What's a handy tip or trick you use to put yourself into your creative 'zone'?

Kindness, patience, breaks. I get burnt out really easily, and I think this narrative to always be busy and productive is really harmful. I think knowing your limits, and knowing they are different than those around you is the only way to keep yourself productive and happy. There’s been a lot of imagery of sad artists, and while I definitely find inspiration in real changes in emotions and my experience with depression and anxiety, I want my practice to be a space where I heal.

Do you have a piece of advice for fellow creatives trying to hone their crafts and turn their creative passions to careers?

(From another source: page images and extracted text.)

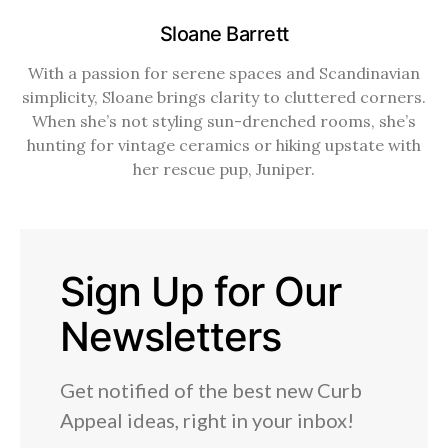
Sloane Barrett
With a passion for serene spaces and Scandinavian
simplicity, Sloane brings clarity to cluttered corners.
When she’s not styling sun-drenched rooms, she’s
hunting for vintage ceramics or hiking upstate with
her rescue pup, Juniper.
Sign Up for Our
Newsletters
Get notified of the best new Curb
Appeal ideas, right in your inbox!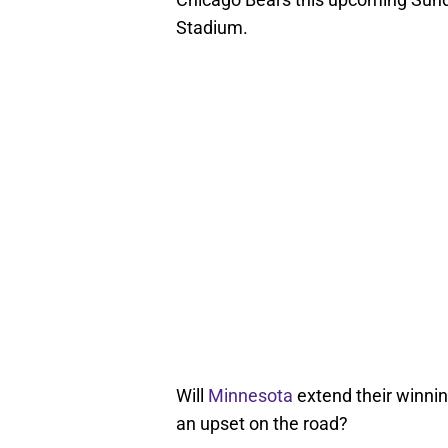
Stadium.
Will
Minnesota
extend their winnin
an upset on the road?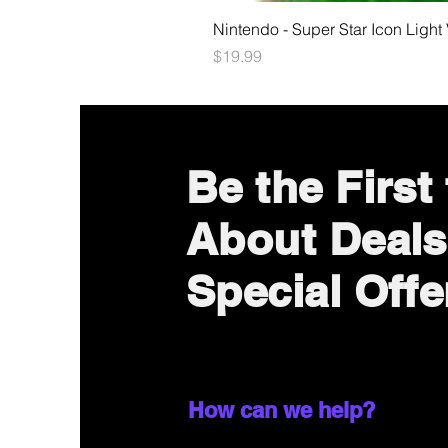
Nintendo - Super Star Icon Light
Price
$19.99
Be the First
About Deals
Special Offe
How can we help?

Share what you make and don’t be worried about everything being perfect. I am honestly not sure what gave me the confidence to share some of my earlier work, because looking back on it, it was not my best. But, I was learning and being vulnerable and something about that resonated with people. Ask people what they like, and ask people you admire for advice, I am constantly delighted by how genuinely open to helping others people are if you just ask. That being said, respect peoples time, and don’t expect your success to happen overnight, it’s a very slow burn.

What's a fun fact about you that not many people know? 

I mentioned it a bit above but I am not sure a lot of people know that I am self-taught. In my early years of university, I would go through the aisles of this tiny art store and pick up new products, (googling them on my phone, too nervous to ask for help) and just go home and mess around. I developed my style by trying to emulate other people, and failing.